What is AssemblyScript?

What is AssemblyScript?

AssemblyScript is a TypeScript-like language, designed by Daniel Wirtz and Max Graey in 2017, that compiles to WebAssembly. In a nutshell, it’s a language for WebAssembly.

This guide will cover the use cases, best features, and common pitfalls of AssemblyScript, as well as how to use it effectively.

Why AssemblyScript

Writing directly in WebAssembly can be difficult, a little cryptic, and time-consuming, as it’s a low-level language. This is, therefore, not how you want to write or read your code.

Other possible options are to use C, C++, or Rust, then compile to WebAssembly. However, despite being very popular and well established, those languages just aren’t being picked up by new developers, especially web developers who regularly use JavaScript, due to a steep learning curve, even though Rust is one of the most loved programming languages in recent times. C, C++, and Rust show up in niche use cases, and are rarely necessary for daily web development work. This can cause WebAssembly to be seen as inaccessible to web developers.

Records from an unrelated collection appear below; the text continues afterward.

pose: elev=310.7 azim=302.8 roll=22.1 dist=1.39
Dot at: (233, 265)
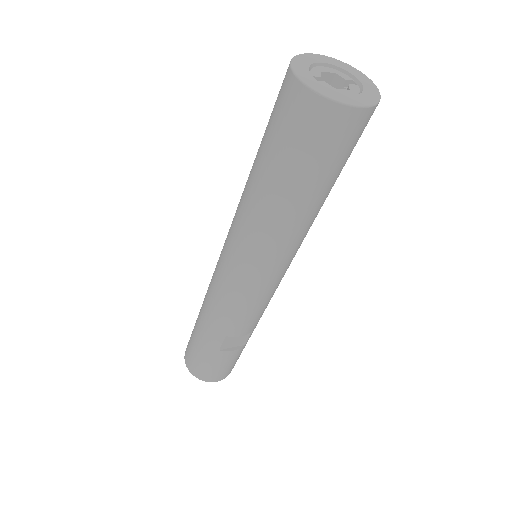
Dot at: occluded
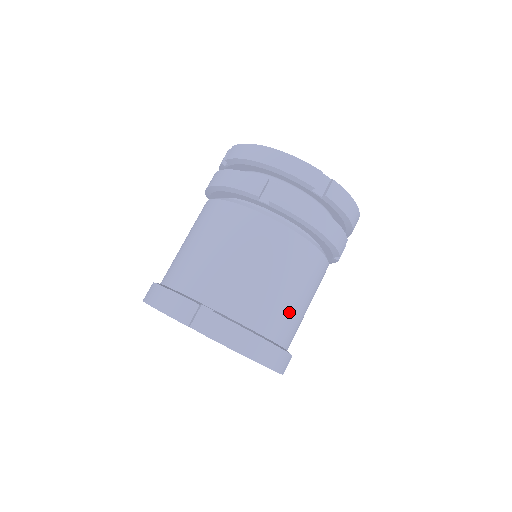
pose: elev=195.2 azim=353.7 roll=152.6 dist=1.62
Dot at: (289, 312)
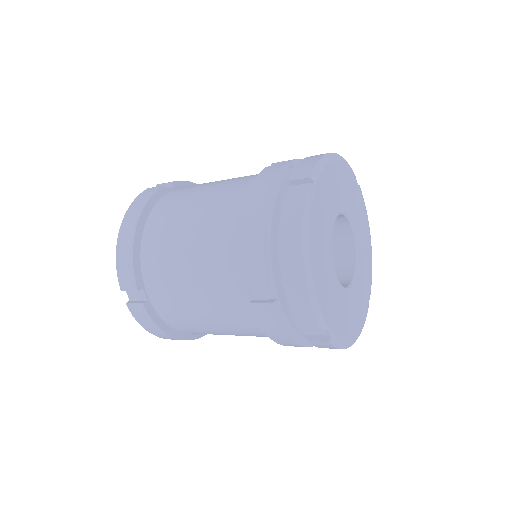
Dot at: occluded
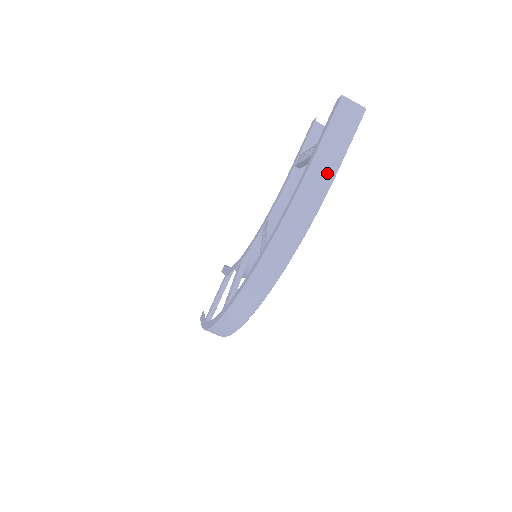
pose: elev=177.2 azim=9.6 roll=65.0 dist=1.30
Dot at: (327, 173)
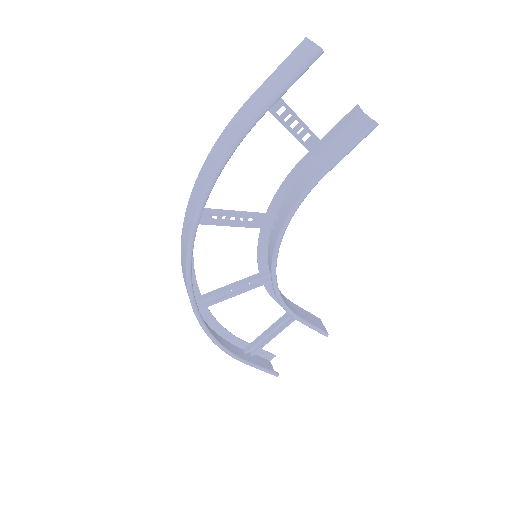
Dot at: (247, 117)
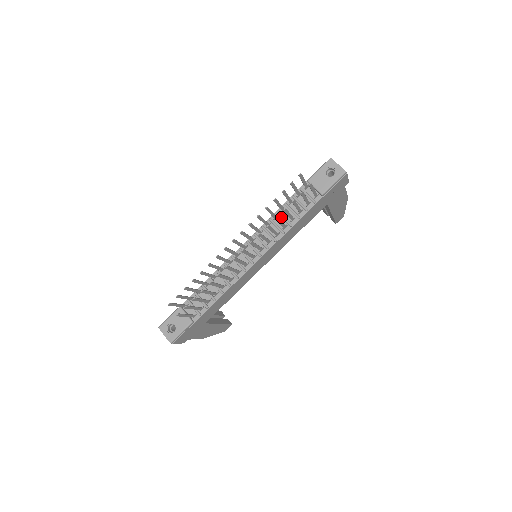
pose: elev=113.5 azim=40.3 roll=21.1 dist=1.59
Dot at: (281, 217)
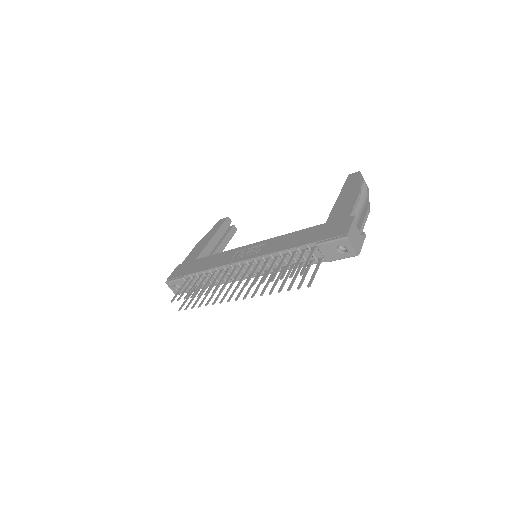
Dot at: occluded
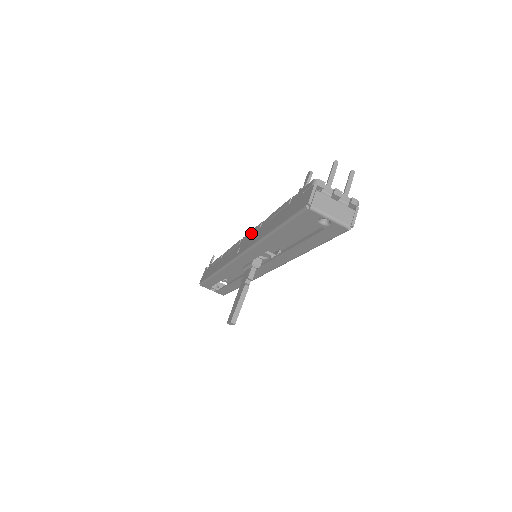
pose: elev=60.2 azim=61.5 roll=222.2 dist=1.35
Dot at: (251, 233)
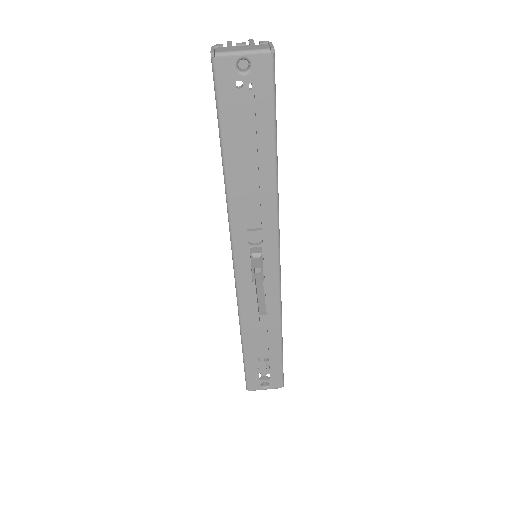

This was what the AssemblyScript team wanted to change. In contrast to C and C++ that added support for WebAssembly after the fact, AssemblyScript was designed for WebAssembly specifically.

AssemblyScript uses familiar TypeScript syntax, which is nice for those of us accustomed to TypeScript. If you know JavaScript, you can look at TypeScript and pretty much understand it, at least for the most part.

AssemblyScript is definitely not a TypeScript-to-WebAssembly compiler, as stated by the AssemblyScript team. Instead, it reuses the syntax and the language and very closely matches the semantics of TypeScript. Therefore, the code that you read in AssemblyScript looks like TypeScript.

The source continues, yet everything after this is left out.